* Start *
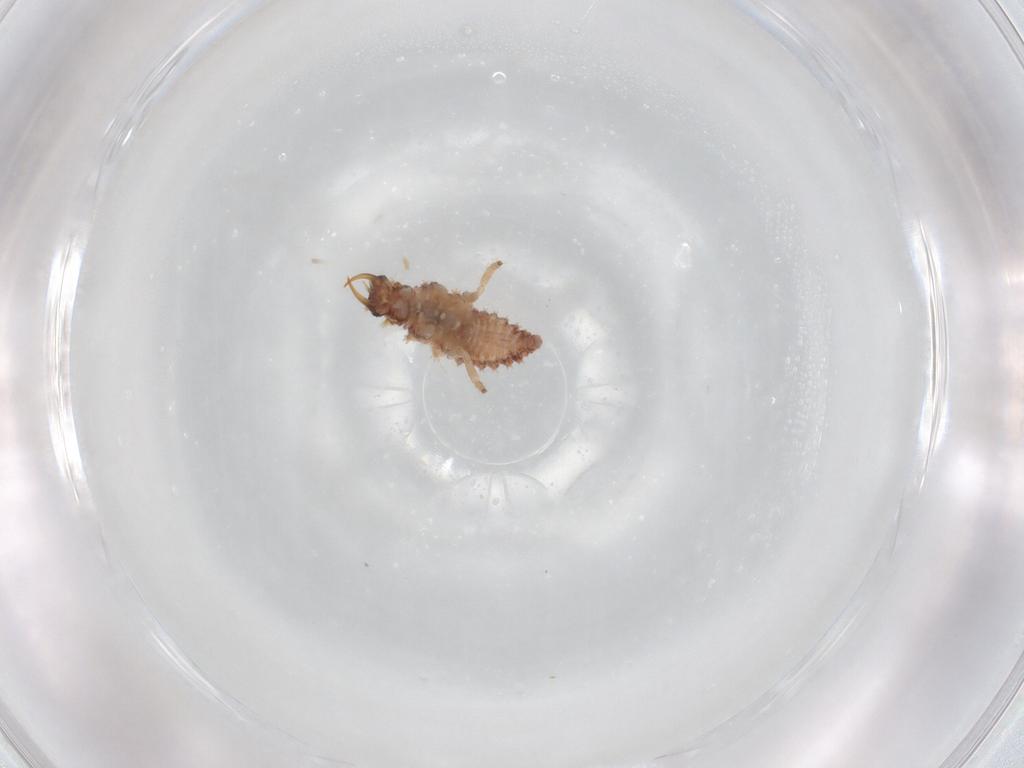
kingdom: Animalia
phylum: Arthropoda
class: Insecta
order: Neuroptera
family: Chrysopidae
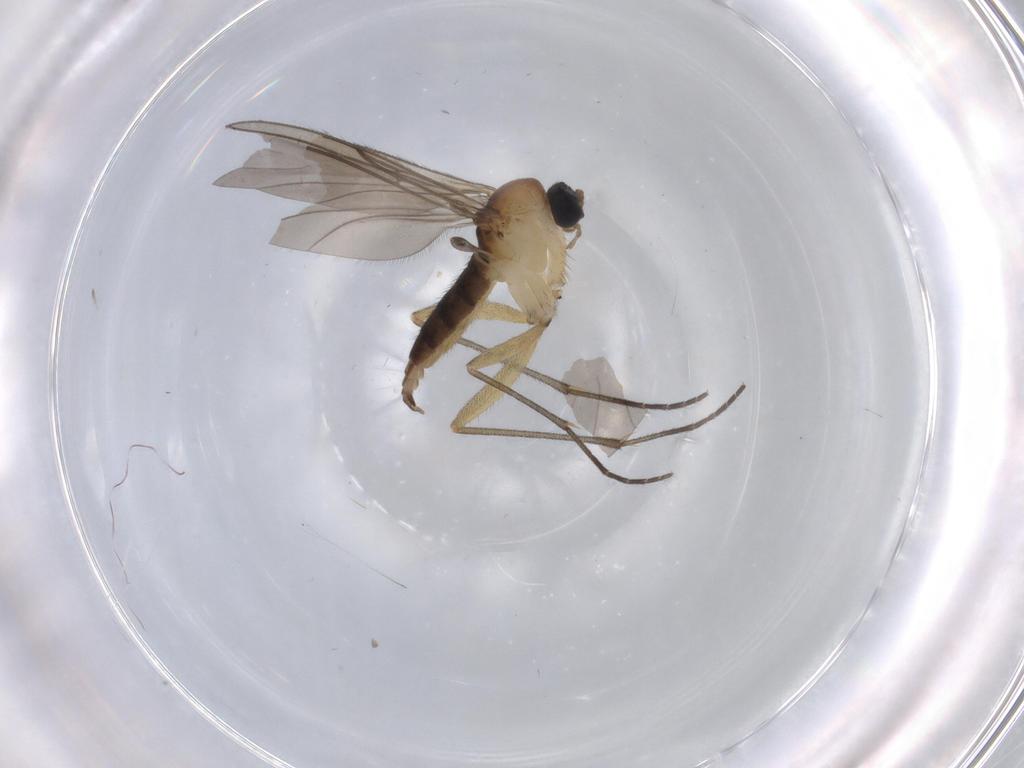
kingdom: Animalia
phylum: Arthropoda
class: Insecta
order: Diptera
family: Sciaridae
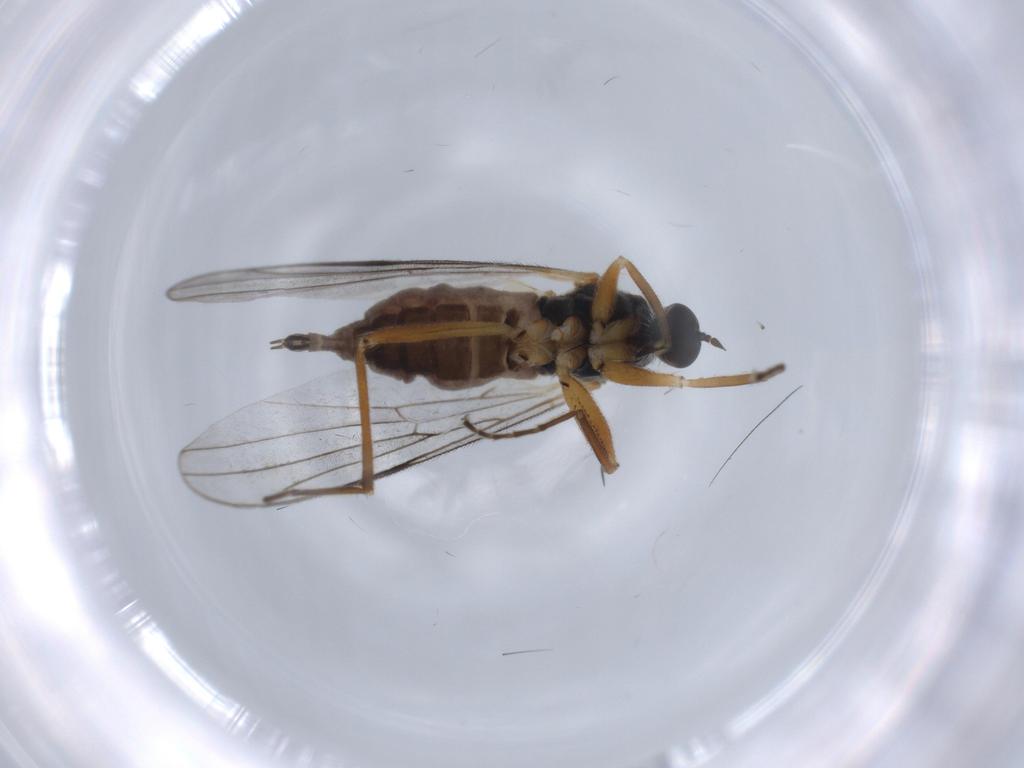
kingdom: Animalia
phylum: Arthropoda
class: Insecta
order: Diptera
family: Hybotidae
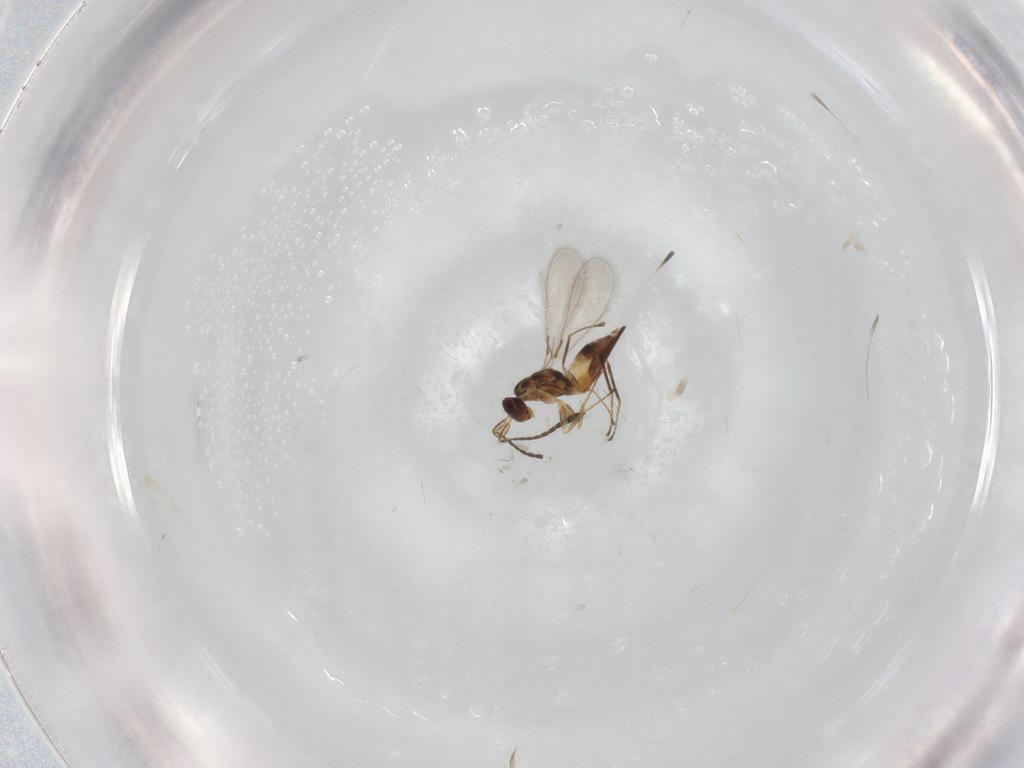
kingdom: Animalia
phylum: Arthropoda
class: Insecta
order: Hymenoptera
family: Mymaridae
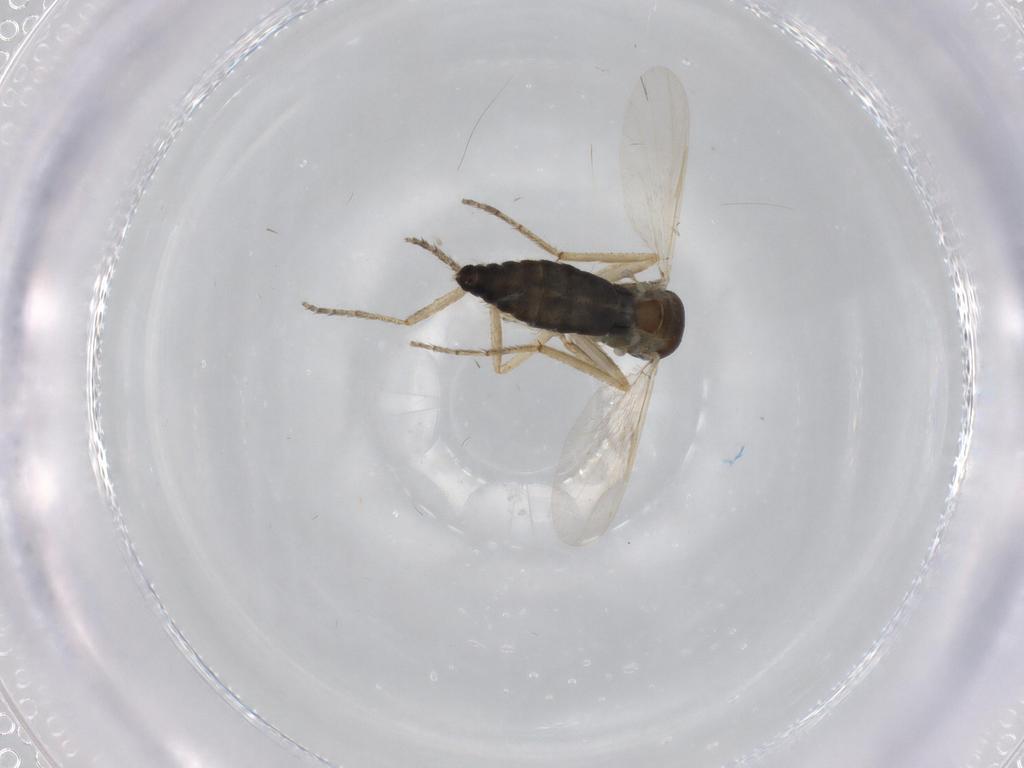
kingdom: Animalia
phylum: Arthropoda
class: Insecta
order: Diptera
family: Ceratopogonidae
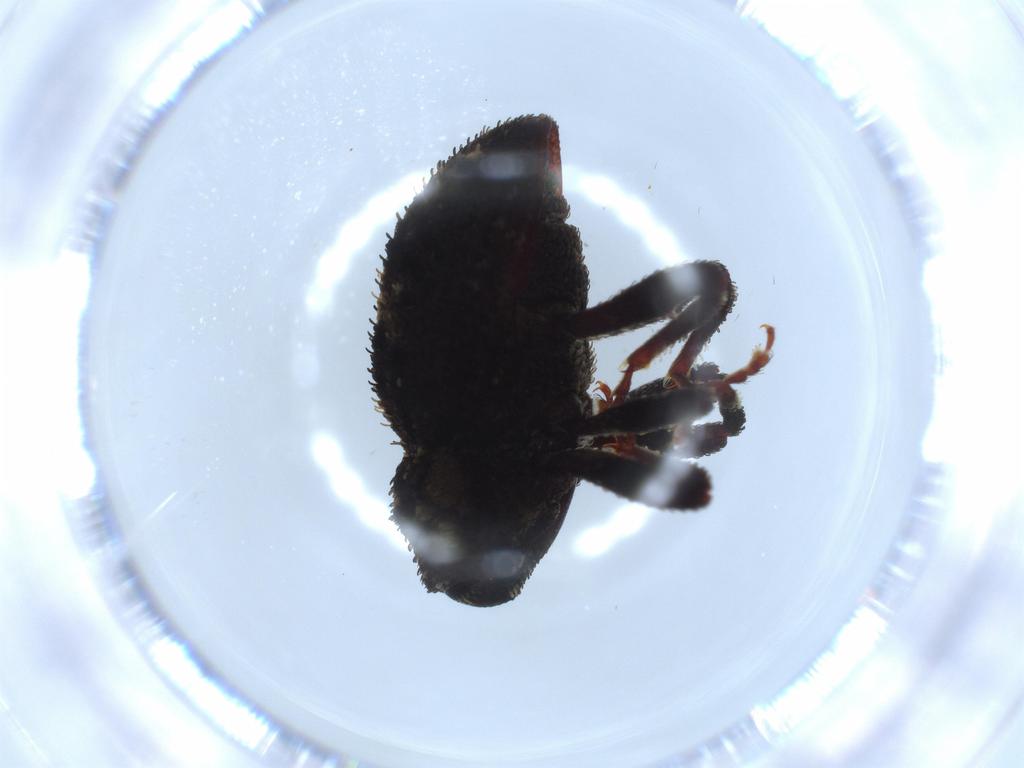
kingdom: Animalia
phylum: Arthropoda
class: Insecta
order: Coleoptera
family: Curculionidae
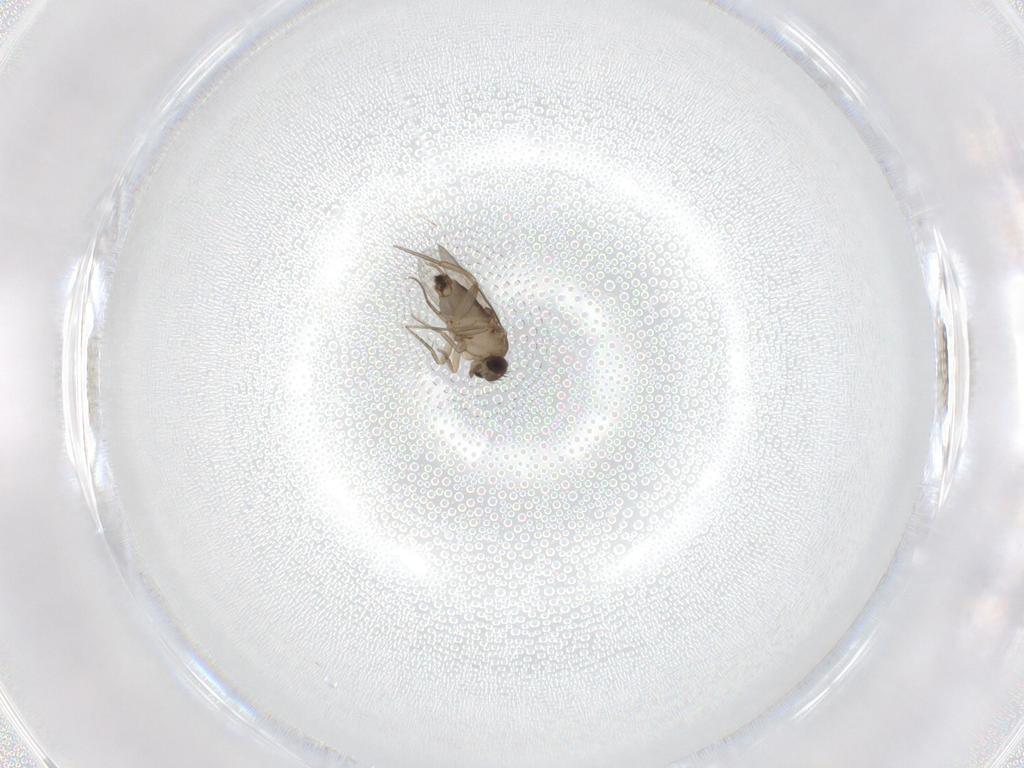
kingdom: Animalia
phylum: Arthropoda
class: Insecta
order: Diptera
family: Phoridae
* End *
▶ [Problem to work on]: Arrange the classification lines from all of the entries above into one numbered list, skipping any blank lines. Leave the pictures out of your answer.

▶ [Task solution]:
1. kingdom: Animalia
2. phylum: Arthropoda
3. class: Insecta
4. order: Neuroptera
5. family: Chrysopidae
6. kingdom: Animalia
7. phylum: Arthropoda
8. class: Insecta
9. order: Diptera
10. family: Sciaridae
11. kingdom: Animalia
12. phylum: Arthropoda
13. class: Insecta
14. order: Diptera
15. family: Hybotidae
16. kingdom: Animalia
17. phylum: Arthropoda
18. class: Insecta
19. order: Hymenoptera
20. family: Mymaridae
21. kingdom: Animalia
22. phylum: Arthropoda
23. class: Insecta
24. order: Diptera
25. family: Ceratopogonidae
26. kingdom: Animalia
27. phylum: Arthropoda
28. class: Insecta
29. order: Coleoptera
30. family: Curculionidae
31. kingdom: Animalia
32. phylum: Arthropoda
33. class: Insecta
34. order: Diptera
35. family: Phoridae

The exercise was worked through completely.